After the teacher introduced the theory to us, she asked, "Love is a feeling?" Or is it a choice? " We, a group of teenagers, naturally replied that it was a feeling.

She said that if we clung to that belief, we "d never have a lasting relationship of any sort.

'If we stick to this concept, we will never be able to have any long-term relationship, 'she said.

She made us interview a dozen adults who were or had been married and we asked them about their marriages and why it lasted or why it failed. At the end, I asked every single person if love was an emotion or a choice.

She asked us to interview some adults who had been married or were married and asked them about their marital status and why they ended up long or failed. Finally, I asked everyone whether love is an emotion or a choice.

Everybody said that it was a choice. It was a conscious commitment. It was something you choose to make work every day with a person who has chosen the same thing.

Everyone says that love is a choice. Love is a conscious commitment, something you choose to maintain with someone day after day, and that person chooses to do the same.

They all said that at one point in their marriage, the "feeling of love" had vanished or faded and they weren "t happy. They said feelings are always changing and you cannot build something that will last on such a shaky foundation.

They all say that at some point in their marriage, this "feeling of love" disappears or fades, and they no longer feel happy. 'The feeling is changing all the time, 'they say.' you can't build anything long on this shaky foundation.

The married ones said that when things were bad, they chose to open the communication, chose to identify what broke and how to fix it, and chose to recreate something worth falling in love with.

People who are still together say that when things are bad, they will choose to communicate to find out what went wrong and how to fix it.

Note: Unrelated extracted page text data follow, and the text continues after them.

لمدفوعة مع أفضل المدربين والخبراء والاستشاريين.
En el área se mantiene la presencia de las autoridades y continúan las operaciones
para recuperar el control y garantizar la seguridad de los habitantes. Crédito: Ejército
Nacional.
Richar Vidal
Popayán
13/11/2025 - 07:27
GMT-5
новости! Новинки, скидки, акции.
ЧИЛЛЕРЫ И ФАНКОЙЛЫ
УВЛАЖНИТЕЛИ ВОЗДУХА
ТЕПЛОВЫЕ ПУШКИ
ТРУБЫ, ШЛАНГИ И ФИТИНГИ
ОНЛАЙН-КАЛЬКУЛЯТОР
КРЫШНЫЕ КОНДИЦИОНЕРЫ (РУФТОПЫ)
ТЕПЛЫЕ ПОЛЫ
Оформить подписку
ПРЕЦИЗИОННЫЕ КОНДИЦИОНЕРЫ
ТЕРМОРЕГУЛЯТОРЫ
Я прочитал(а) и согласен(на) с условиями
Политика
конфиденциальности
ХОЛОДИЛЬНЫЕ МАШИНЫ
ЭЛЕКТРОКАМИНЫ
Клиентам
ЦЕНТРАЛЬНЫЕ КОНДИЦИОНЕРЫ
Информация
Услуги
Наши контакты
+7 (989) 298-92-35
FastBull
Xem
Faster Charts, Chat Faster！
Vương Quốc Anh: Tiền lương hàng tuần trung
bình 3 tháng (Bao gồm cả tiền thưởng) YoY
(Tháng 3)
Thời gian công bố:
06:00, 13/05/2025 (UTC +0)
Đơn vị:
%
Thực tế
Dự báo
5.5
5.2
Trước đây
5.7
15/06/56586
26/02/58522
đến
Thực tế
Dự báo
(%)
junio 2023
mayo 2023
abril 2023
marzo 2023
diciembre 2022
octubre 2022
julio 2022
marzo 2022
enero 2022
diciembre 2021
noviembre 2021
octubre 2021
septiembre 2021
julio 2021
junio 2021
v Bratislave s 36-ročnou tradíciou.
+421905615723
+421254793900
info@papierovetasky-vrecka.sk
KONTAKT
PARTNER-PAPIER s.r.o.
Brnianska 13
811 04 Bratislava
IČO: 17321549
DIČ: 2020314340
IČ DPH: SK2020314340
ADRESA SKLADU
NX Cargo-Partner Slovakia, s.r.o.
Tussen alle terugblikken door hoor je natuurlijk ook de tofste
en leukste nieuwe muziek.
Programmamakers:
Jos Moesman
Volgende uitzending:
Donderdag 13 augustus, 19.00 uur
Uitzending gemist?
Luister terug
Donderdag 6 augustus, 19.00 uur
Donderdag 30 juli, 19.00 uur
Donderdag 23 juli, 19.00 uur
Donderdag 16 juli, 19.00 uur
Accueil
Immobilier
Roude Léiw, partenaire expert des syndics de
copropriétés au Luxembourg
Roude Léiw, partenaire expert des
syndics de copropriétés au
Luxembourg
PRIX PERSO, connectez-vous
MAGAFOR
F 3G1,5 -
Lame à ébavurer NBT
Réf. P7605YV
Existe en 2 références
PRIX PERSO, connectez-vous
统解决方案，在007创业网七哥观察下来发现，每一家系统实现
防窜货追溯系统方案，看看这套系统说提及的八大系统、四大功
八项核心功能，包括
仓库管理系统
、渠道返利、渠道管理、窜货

They will choose to recreate something worthy of mutual affection.

The divorced ones said they chose to walk away.

Divorcees said they chose to leave.

Ever since that class, since that project, I never looked at relationships the same way. I understood why arranged marriages were successful.

Since taking that course, I have looked at relationships in a completely different way. I also understand why arranged marriages are successful.

I discovered the difference in feelings and commitments. I "ve never gone for the person who makes my heart flutter or my head spin. I" ve chosen the people who were committed to choosing me, dedicated to finding something to adore even on the ugliest days.

I found the difference between affection and commitment. I never take the initiative to approach people who stir up my heartstrings or bother me. I choose people who promise to choose me, who are willing to seriously look for something that will make people like even in the worst days.

I no longer fear the day someone who swore I was their universe can no longer see the stars in my eyes as long as they still choose to look until they find them again.

I am no longer afraid that those who say I am their whole universe will not see the stars in my eyes one day, as long as they still choose to keep looking, one day the stars will appear again.

-- END--

Everything is wonderful, there is a praise mall in the flower school.